Here’s what happened after that rally, in the words of Oakland Education Association president Betty Olson-Jones (one of those arrested on Monday).

“By later in the afternoon, scores of UC Santa Cruz students had arrived, drawn to support teachers and occupy the State Capitol -- after all, that's what they'd heard CTA was planning to do! So when CTA members filed into the Rotunda at 5pm -- as planned -- to chant and march, the students joined us in a lively, energetic show of solidarity. And that's where CTA leadership got scared, started pulling (literally!) blue shirts from the crowd and ushering them to a side hall. When many of us just kept on circling the Rotunda chanting, some of them got angry started yelling at us to leave. We didn't. The irony (among many) is that CTA had a permit until 6pm! There was no reason to abandon the demonstration at 5:10, except that it wasn't under CTA's control. They were upset that the students were "taking over their action"! The reality is that the students had been unfailingly respectful, asking me and others how they could support us. What kind of a message did it send to the students when CTA leaders pulled teachers out of the Rotunda? They later told us in jail that they felt CTA had abandoned all of us. Had more teachers stayed it would have been an extraordinary opportunity to act in unison with our allies, the students.

“By 5:30 most CTA teachers had been moved out of the building (having been told by CTA staff and leadership that we faced immediate arrest and that our permit allowed us to sing, not chant (!)), and went to "rally" outside.”


And so the leadership tried to squash the Monday occupation, opting instead for a late-week “on-message” tame action unambiguously supporting Brown and demanding that the Republicans stop blocking the regressive tax extensions.

Unfortunately, despite their unquestioned courage and commitment, the “short term / long term” approach adopted by some of the Monday occupiers (OEA’s Olson-Jones included) is, at best, inadequate. Brown’s proposal – supported by Sanchez and by State Council is for a five-year extension of the regressive taxes. If five years is short term, what is long term? Furthermore, vague calls for “long-term” progressive taxation are already condensing into proposals for modest increases to high-end income taxes and equally modest adjustments to corporate taxation.

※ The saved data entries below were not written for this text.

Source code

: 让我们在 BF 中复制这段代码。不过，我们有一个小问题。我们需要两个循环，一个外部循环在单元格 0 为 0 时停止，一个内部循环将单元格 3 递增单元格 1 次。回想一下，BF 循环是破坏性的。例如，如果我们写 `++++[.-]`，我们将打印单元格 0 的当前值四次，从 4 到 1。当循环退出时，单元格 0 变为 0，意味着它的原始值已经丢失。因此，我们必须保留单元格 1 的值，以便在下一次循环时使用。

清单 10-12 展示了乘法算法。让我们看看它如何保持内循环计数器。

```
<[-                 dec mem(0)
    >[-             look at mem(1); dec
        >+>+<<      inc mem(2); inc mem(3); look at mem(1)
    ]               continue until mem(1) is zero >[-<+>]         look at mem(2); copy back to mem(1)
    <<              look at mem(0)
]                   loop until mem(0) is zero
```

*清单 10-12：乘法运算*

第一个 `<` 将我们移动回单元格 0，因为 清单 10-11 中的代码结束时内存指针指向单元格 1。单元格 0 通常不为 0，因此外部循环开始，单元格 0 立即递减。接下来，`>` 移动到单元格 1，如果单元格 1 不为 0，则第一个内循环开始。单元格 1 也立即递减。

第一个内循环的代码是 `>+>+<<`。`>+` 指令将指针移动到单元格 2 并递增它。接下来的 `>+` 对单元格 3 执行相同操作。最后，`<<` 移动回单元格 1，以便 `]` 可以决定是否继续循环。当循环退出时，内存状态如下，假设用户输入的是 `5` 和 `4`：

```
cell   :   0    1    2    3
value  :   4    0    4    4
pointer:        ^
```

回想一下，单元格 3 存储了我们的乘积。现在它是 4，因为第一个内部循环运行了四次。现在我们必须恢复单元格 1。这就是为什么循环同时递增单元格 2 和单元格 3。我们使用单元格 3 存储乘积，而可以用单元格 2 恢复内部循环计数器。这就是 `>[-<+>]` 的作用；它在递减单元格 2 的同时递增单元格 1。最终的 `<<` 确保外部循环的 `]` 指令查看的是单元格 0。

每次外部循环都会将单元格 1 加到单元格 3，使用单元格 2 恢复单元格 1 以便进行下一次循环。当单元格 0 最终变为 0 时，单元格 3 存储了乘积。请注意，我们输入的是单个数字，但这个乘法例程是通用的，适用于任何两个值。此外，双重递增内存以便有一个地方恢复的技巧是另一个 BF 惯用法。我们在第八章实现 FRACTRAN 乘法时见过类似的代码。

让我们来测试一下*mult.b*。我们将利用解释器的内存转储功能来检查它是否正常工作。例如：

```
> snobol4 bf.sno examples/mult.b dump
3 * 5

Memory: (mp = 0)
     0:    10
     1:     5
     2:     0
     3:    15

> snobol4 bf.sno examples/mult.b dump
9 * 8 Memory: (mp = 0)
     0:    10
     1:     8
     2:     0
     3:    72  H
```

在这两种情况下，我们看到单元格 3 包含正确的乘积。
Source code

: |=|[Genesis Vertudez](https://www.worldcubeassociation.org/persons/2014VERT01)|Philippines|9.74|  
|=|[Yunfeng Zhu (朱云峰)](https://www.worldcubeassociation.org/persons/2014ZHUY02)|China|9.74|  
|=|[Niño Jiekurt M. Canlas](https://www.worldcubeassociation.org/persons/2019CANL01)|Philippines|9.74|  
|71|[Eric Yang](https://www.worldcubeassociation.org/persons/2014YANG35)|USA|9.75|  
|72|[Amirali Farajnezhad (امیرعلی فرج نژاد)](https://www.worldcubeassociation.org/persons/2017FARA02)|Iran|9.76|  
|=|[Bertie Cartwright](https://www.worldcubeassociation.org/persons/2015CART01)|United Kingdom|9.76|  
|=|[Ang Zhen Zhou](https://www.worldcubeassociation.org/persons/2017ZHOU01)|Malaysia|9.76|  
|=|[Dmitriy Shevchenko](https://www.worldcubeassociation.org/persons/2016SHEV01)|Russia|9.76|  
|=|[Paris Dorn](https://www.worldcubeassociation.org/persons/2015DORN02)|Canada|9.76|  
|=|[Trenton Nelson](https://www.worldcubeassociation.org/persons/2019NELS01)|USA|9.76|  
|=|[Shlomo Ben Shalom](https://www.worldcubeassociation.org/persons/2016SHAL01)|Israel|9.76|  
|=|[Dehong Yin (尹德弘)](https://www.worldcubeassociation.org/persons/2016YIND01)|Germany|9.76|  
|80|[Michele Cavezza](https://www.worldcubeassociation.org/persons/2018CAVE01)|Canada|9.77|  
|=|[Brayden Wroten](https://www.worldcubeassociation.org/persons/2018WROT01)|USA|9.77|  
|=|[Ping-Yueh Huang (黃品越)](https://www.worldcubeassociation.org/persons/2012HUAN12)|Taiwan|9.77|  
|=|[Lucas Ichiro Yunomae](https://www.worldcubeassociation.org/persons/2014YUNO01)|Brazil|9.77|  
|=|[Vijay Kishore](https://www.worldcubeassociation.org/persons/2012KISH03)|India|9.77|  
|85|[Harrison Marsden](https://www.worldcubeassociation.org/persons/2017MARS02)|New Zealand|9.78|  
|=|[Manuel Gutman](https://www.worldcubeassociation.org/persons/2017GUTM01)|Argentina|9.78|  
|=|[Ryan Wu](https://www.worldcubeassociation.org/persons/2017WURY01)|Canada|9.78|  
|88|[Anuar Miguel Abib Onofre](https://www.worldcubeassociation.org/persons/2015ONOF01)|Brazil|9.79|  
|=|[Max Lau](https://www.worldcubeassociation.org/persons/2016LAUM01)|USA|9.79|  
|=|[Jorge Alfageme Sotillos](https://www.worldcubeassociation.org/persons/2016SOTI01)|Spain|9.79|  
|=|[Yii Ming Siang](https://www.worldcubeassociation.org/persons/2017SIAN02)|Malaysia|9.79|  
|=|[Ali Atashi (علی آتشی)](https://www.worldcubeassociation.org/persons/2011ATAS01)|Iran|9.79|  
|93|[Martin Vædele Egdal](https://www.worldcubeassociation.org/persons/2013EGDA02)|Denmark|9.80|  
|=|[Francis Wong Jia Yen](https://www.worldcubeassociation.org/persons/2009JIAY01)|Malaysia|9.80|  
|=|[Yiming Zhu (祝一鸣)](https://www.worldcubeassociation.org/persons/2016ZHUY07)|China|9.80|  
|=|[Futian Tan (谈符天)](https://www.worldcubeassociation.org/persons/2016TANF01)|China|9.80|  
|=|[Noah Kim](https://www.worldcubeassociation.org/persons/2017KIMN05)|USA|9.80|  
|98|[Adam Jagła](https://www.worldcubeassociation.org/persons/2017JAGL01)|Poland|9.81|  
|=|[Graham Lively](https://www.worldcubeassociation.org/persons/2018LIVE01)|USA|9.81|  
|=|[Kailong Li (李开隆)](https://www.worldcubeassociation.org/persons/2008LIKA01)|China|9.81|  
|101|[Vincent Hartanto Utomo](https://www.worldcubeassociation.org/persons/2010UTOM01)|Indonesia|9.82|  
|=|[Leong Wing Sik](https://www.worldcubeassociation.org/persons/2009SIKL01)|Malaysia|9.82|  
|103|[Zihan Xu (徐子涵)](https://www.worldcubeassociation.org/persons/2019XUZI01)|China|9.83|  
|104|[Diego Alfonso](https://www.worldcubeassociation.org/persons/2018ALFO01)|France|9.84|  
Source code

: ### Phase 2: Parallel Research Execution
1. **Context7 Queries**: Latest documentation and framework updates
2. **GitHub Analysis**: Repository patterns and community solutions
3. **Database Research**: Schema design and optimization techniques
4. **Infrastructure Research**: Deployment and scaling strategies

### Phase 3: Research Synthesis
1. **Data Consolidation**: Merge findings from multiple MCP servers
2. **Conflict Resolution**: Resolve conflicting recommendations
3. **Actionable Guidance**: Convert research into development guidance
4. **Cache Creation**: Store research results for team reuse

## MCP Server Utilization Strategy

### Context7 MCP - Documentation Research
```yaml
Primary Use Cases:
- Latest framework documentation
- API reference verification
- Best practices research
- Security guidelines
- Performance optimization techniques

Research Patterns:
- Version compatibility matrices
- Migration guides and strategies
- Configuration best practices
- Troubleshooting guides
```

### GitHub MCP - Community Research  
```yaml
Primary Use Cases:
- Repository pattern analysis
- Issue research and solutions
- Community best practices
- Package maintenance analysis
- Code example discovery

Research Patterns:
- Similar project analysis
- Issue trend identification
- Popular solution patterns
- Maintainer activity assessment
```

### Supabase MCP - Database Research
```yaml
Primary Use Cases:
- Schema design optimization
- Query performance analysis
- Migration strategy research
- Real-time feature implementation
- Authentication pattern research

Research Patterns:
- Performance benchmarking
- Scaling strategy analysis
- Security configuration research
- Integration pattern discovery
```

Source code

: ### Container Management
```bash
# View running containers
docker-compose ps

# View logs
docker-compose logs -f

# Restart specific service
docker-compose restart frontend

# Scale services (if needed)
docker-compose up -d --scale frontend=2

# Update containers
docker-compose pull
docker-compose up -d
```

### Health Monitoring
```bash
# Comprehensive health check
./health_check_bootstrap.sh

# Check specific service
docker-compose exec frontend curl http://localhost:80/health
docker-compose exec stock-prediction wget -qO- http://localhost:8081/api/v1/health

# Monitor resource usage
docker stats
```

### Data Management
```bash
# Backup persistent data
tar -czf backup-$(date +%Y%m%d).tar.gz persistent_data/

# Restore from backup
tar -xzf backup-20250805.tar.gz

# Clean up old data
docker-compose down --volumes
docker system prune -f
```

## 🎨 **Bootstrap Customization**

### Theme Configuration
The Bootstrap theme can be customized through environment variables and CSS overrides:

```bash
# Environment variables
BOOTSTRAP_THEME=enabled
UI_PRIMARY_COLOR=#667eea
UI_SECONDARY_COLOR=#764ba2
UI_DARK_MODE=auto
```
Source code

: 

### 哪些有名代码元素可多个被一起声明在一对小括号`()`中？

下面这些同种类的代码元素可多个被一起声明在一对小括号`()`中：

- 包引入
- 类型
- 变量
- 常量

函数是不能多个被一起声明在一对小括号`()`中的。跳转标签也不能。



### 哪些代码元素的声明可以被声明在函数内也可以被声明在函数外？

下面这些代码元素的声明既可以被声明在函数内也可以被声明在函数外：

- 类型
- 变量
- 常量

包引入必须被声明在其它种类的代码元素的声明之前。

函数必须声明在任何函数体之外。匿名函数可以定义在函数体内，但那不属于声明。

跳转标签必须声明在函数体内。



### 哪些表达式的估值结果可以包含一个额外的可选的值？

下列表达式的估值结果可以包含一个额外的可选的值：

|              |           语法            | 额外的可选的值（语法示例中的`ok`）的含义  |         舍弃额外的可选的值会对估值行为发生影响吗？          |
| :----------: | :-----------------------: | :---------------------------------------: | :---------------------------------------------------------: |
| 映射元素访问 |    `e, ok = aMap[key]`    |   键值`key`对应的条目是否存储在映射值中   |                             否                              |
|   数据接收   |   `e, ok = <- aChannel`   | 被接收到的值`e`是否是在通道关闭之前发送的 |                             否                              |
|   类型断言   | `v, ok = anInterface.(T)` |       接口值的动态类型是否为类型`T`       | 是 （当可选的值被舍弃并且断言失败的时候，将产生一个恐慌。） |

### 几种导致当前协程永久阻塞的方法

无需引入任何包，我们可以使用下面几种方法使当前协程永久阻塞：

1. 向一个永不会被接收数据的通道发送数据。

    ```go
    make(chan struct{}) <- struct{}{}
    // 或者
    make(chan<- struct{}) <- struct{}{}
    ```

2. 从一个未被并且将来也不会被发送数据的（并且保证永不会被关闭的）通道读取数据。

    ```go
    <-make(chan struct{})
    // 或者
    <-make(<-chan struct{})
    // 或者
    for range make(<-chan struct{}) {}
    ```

The fact is, CTA leadership’s short-term and long-term strategies are identical. They are to co-opt dissent and channel it into the Democrats; provide massive funding for Brown and Democratic politicians; phone-bank for Democratic candidates; usher incipient mass movements off the streets and into lobbying, phone banking, fundraising, etc. And the Democrats’ strategy – short-term, long-term, and in-between-term – can be summarized in one word: austerity. This is more than just a California strategy. In state legislature after state legislature, Democrats and Republicans agree that public worker unions and pensions and essential public programs must be rolled back, and labor bureaucrats support this call for “shared sacrifice”.

Fighting austerity requires a mass movement that rejects the whole notion of “shared sacrifice” and insists on rolling back all the cuts and all the layoffs and getting the money that’s needed from the banks, from the corporations, and from wealth (earned and inherited). The old slogans still apply: People before profits; Make the bosses pay!